#### [EXTRACTED INFORMATION]
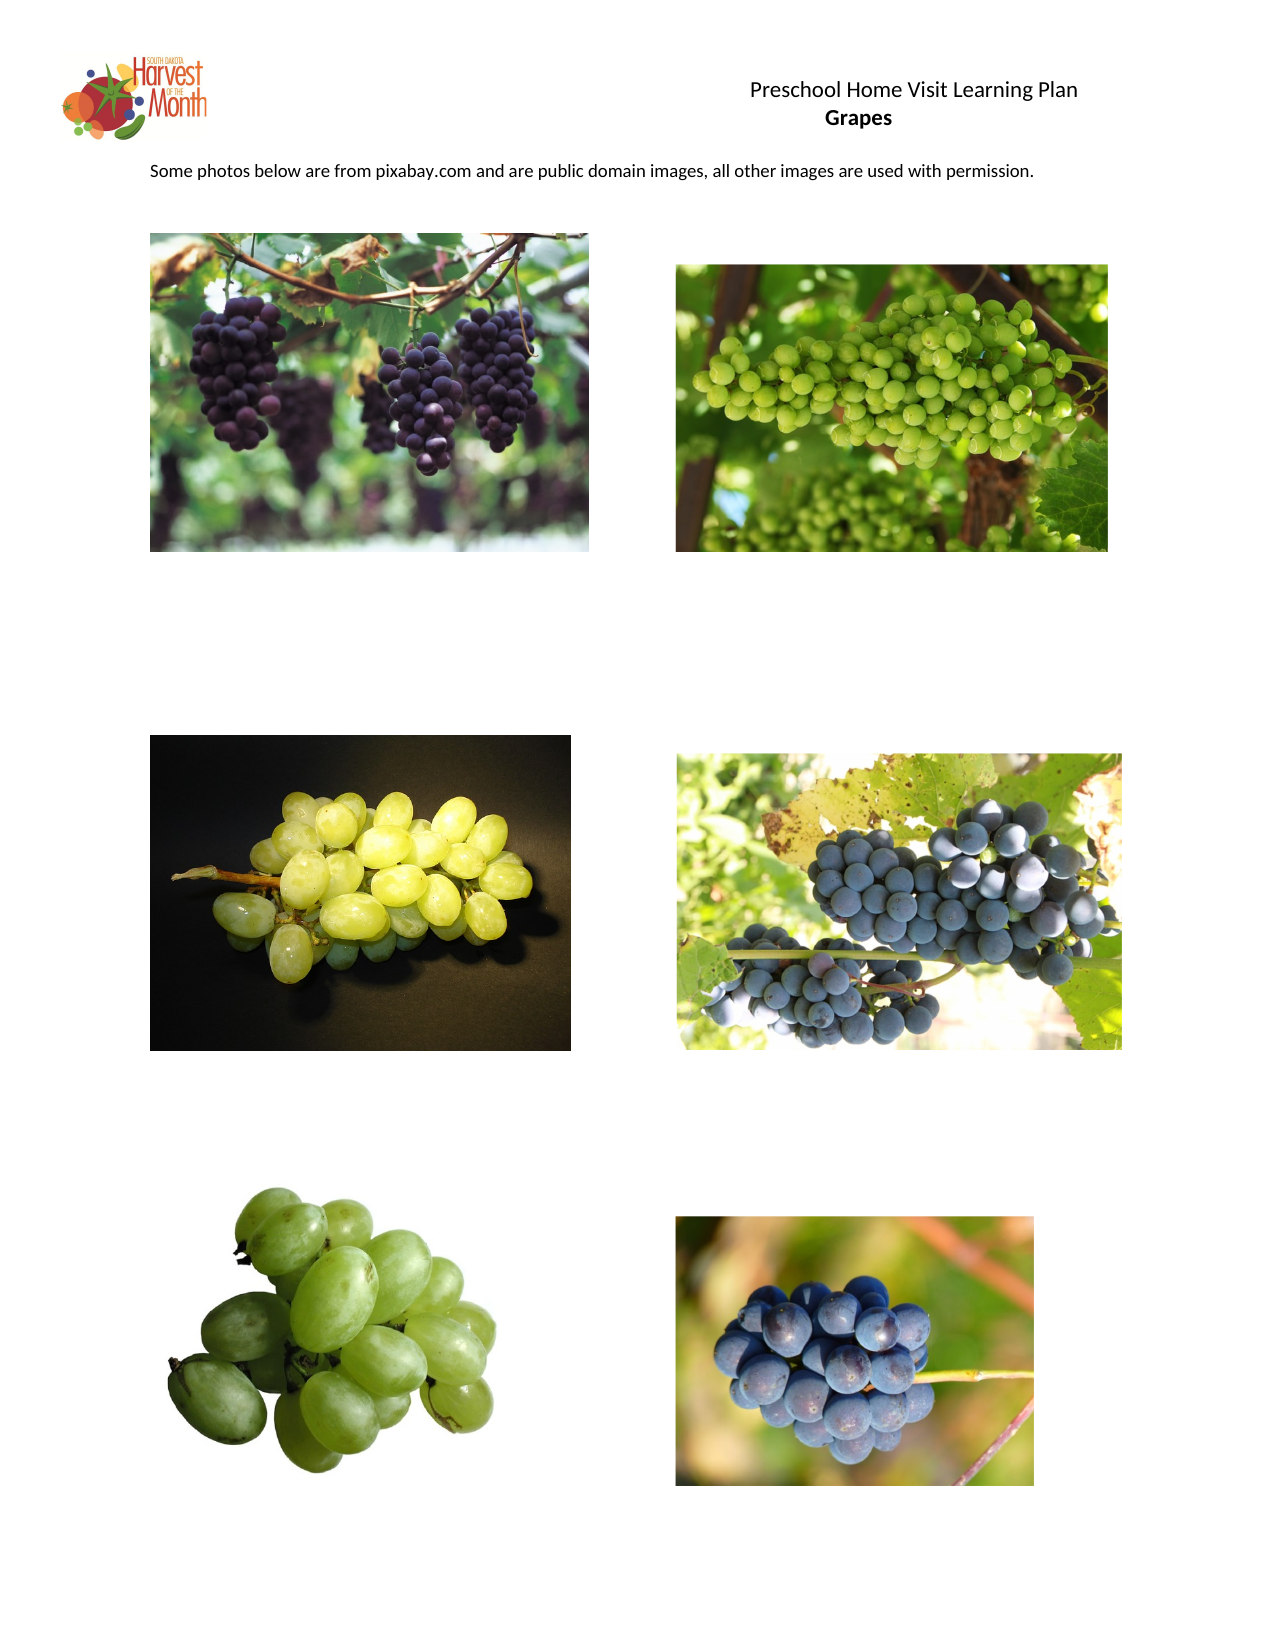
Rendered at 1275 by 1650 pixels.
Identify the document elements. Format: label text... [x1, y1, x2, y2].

text Some photos below are from pixabay.com and are public domain images, all other images are used with permission. [150, 159, 1125, 182]
picture [150, 233, 589, 552]
picture [59, 50, 207, 142]
picture [150, 735, 571, 1051]
picture [150, 1172, 516, 1486]
picture [676, 1217, 1033, 1486]
picture [676, 265, 1107, 552]
picture [677, 754, 1121, 1050]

#### [YOUR ASSIGNMENT]
Reproduce the listing above exactly, without a single picture.

#### [THE ANSWER]
Rendered at 1275 by 1650 pixels.
Identify the document elements. Format: label text... [x1, y1, x2, y2].

text Some photos below are from pixabay.com and are public domain images, all other images are used with permission. [150, 159, 1125, 182]
picture [150, 233, 589, 552]
picture [59, 50, 207, 142]
picture [150, 735, 571, 1051]
picture [150, 1172, 516, 1486]
picture [676, 1217, 1033, 1486]
picture [676, 265, 1107, 552]
picture [677, 754, 1121, 1050]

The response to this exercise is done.